▶ [Task item] Without the pictures, set down exactly the lines from the one that contains "right front paw: (200, 302)" to the end of the entries, both included, and nothing besides.

▶ [Exercise inputs]

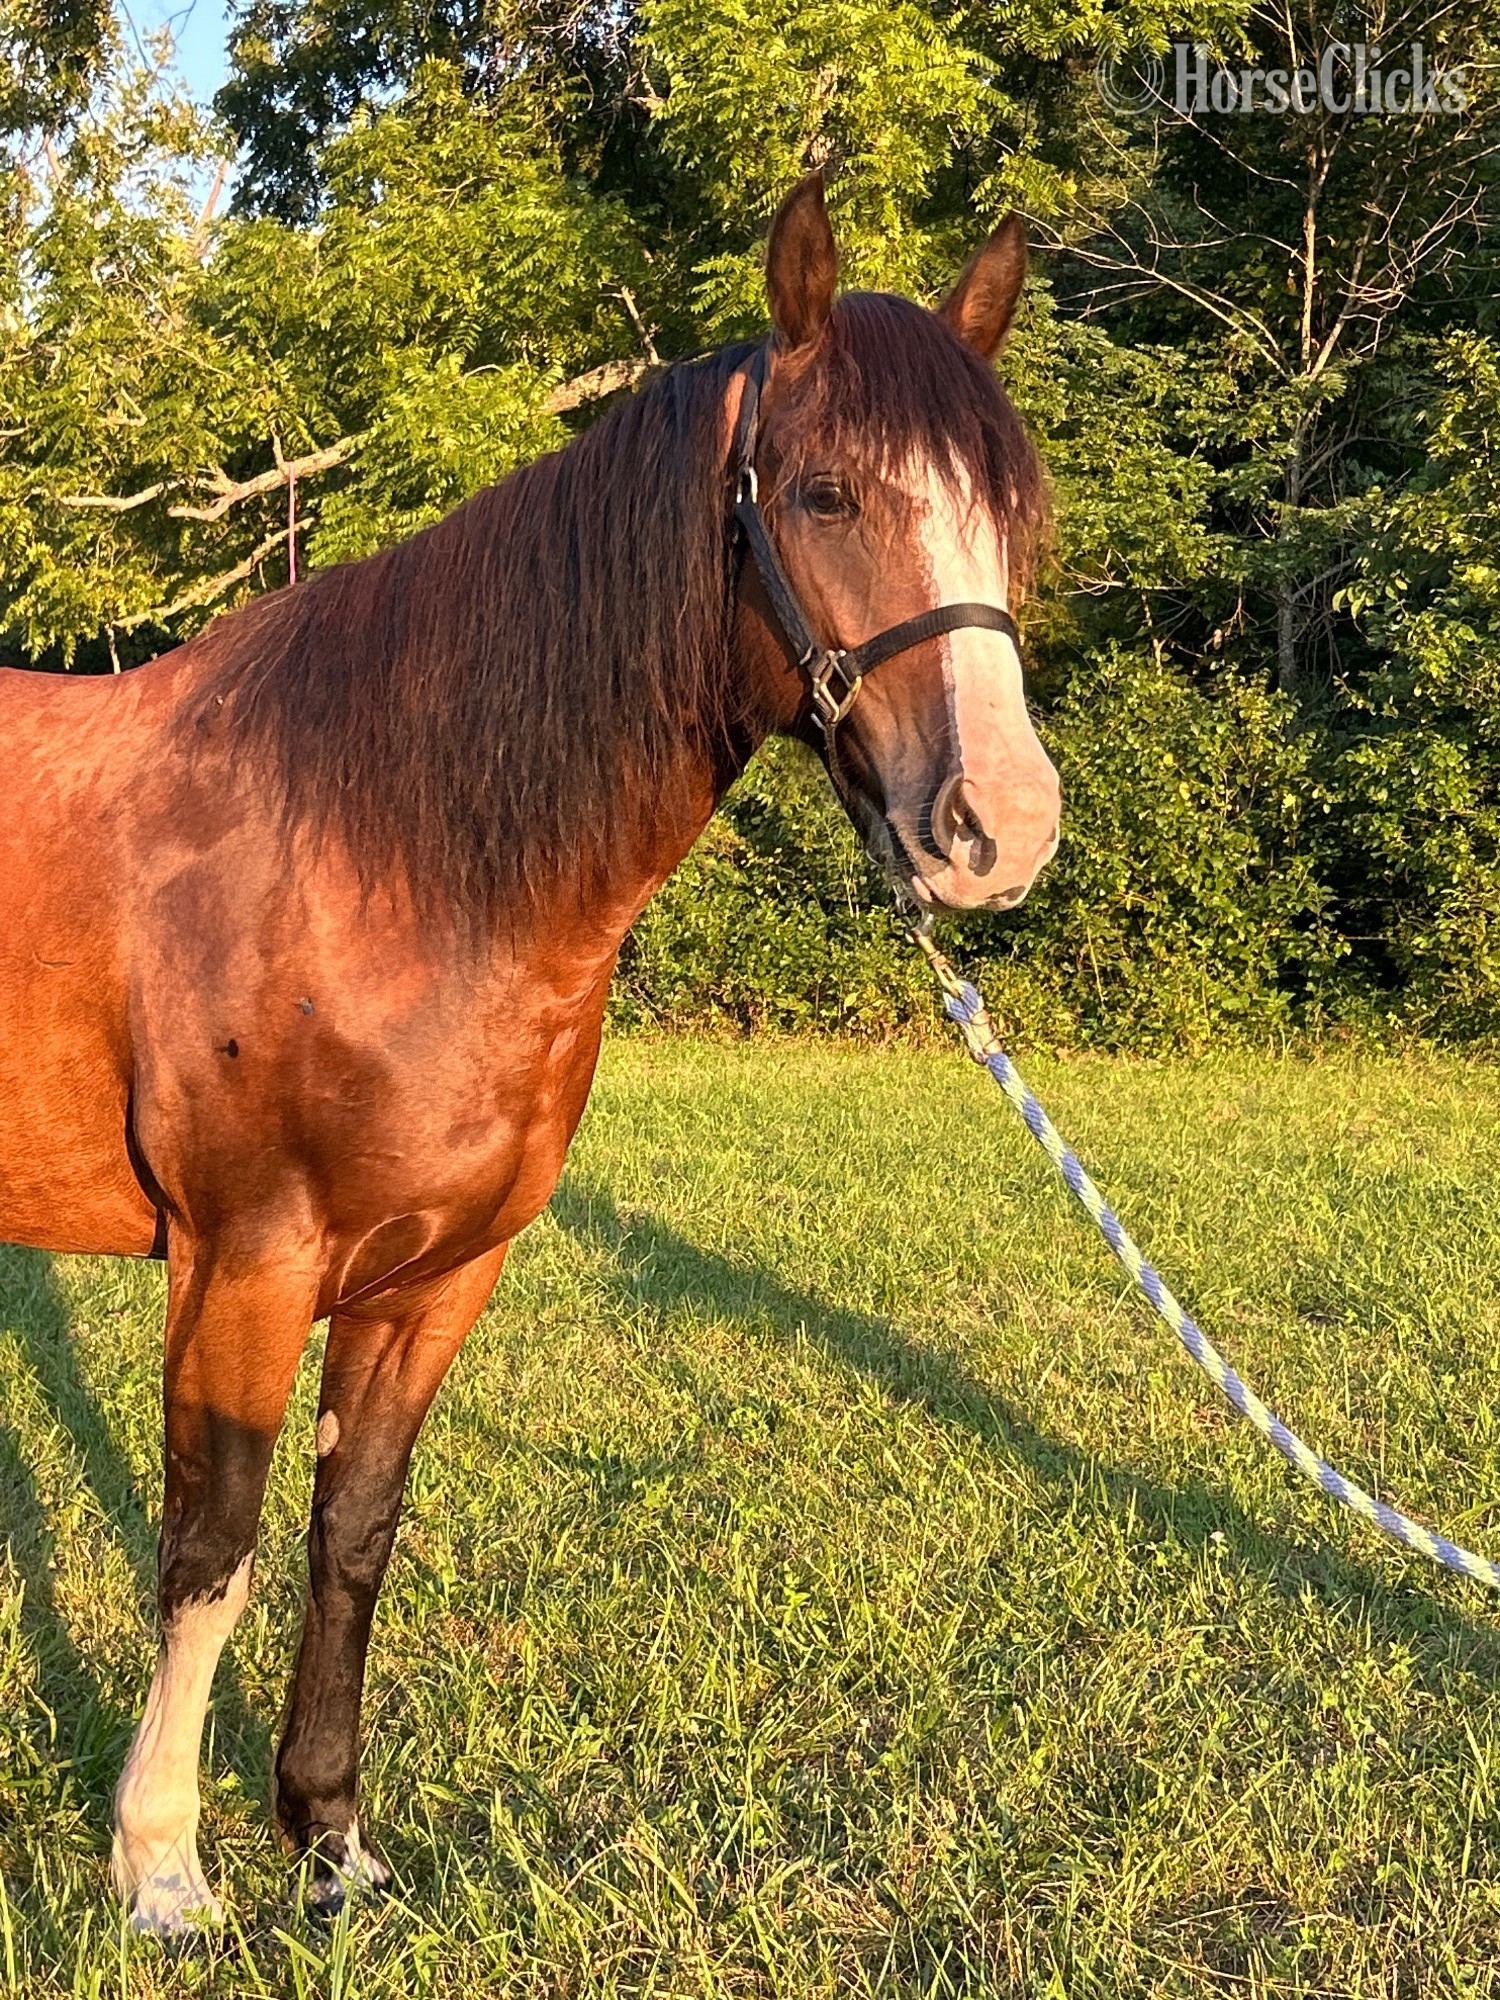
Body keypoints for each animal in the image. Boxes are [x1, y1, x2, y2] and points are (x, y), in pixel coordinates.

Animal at [0, 171, 1059, 1932]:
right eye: (825, 491)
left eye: (1014, 514)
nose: (1001, 831)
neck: (376, 842)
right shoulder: (246, 1260)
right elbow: (210, 1550)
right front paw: (160, 1867)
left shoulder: (437, 1276)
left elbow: (350, 1537)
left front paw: (330, 1845)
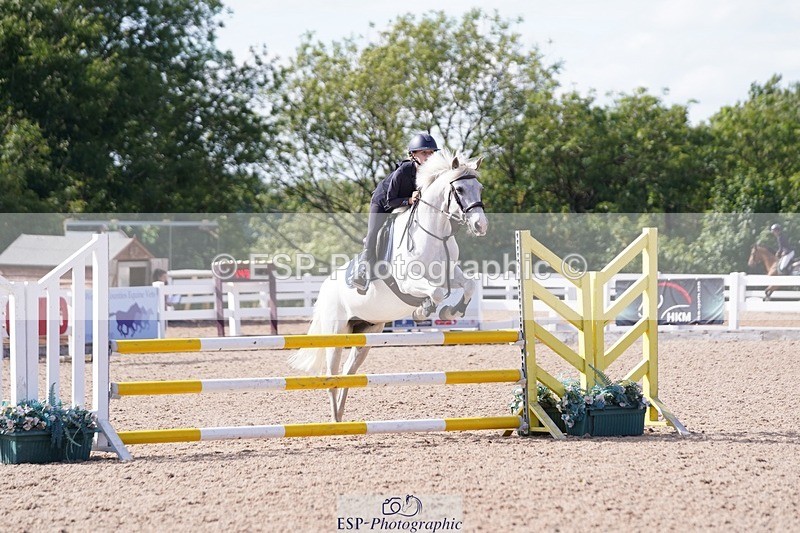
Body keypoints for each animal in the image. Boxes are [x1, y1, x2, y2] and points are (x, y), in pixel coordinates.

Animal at [287, 150, 488, 422]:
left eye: (480, 188)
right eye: (459, 189)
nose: (481, 226)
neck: (434, 234)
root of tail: (325, 288)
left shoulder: (449, 273)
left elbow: (468, 285)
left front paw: (450, 311)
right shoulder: (408, 281)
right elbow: (436, 292)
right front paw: (422, 311)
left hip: (366, 333)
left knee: (348, 374)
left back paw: (341, 419)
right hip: (336, 333)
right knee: (331, 377)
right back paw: (334, 422)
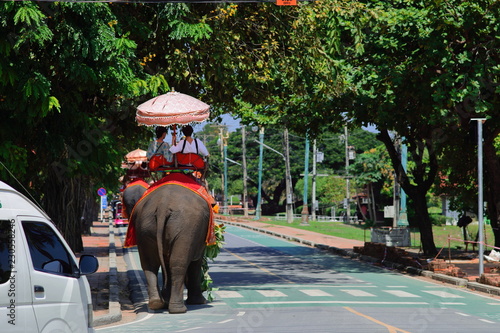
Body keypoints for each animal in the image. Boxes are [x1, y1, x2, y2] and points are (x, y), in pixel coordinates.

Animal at [130, 179, 210, 312]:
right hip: (186, 227)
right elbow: (196, 262)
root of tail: (163, 205)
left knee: (149, 263)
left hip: (144, 225)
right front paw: (200, 302)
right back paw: (178, 309)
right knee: (178, 263)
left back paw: (156, 303)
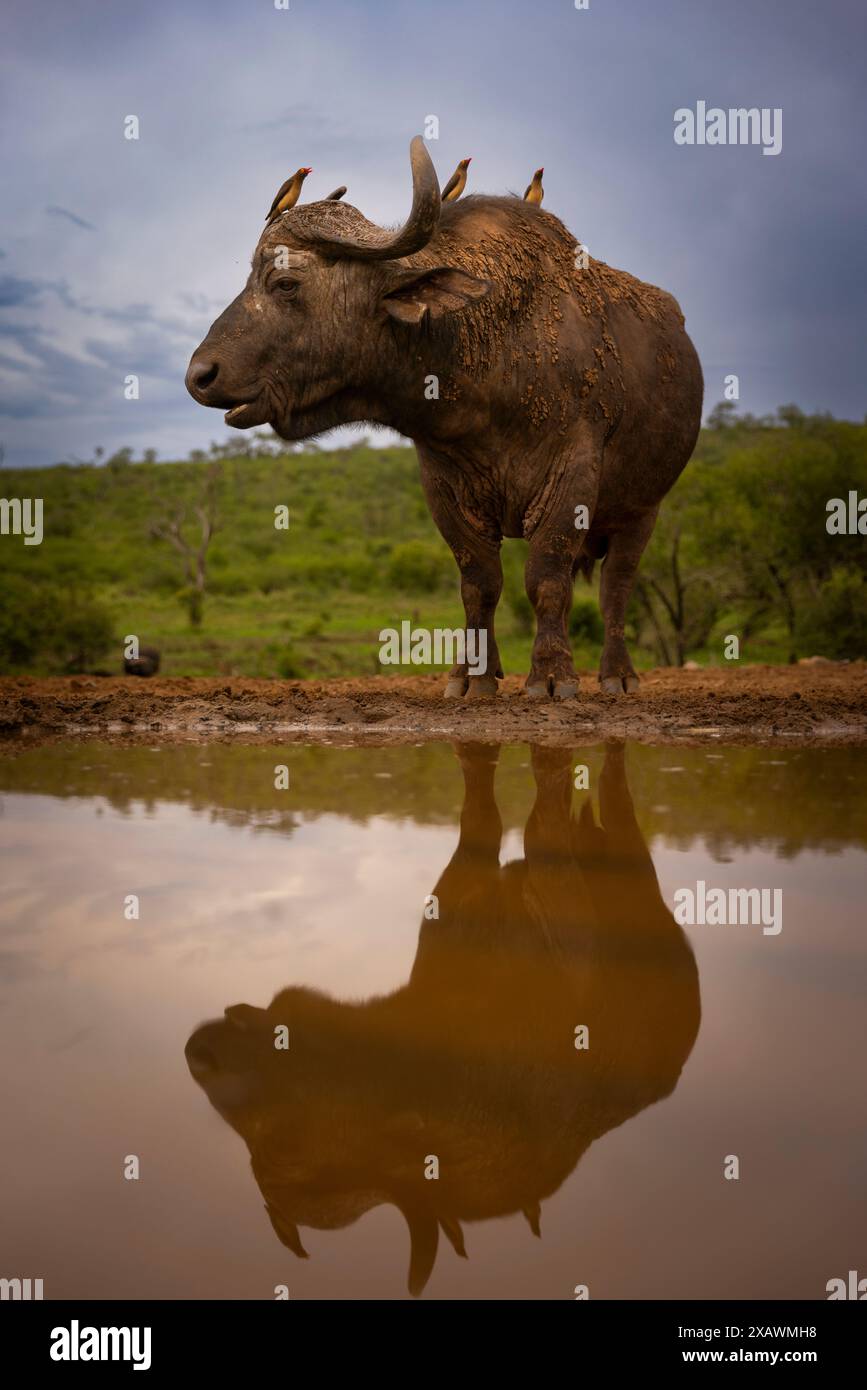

▶ [Response box]
right front paw: (200, 302)
right back paw: (178, 309)
right knee: (178, 263)
left back paw: (156, 303)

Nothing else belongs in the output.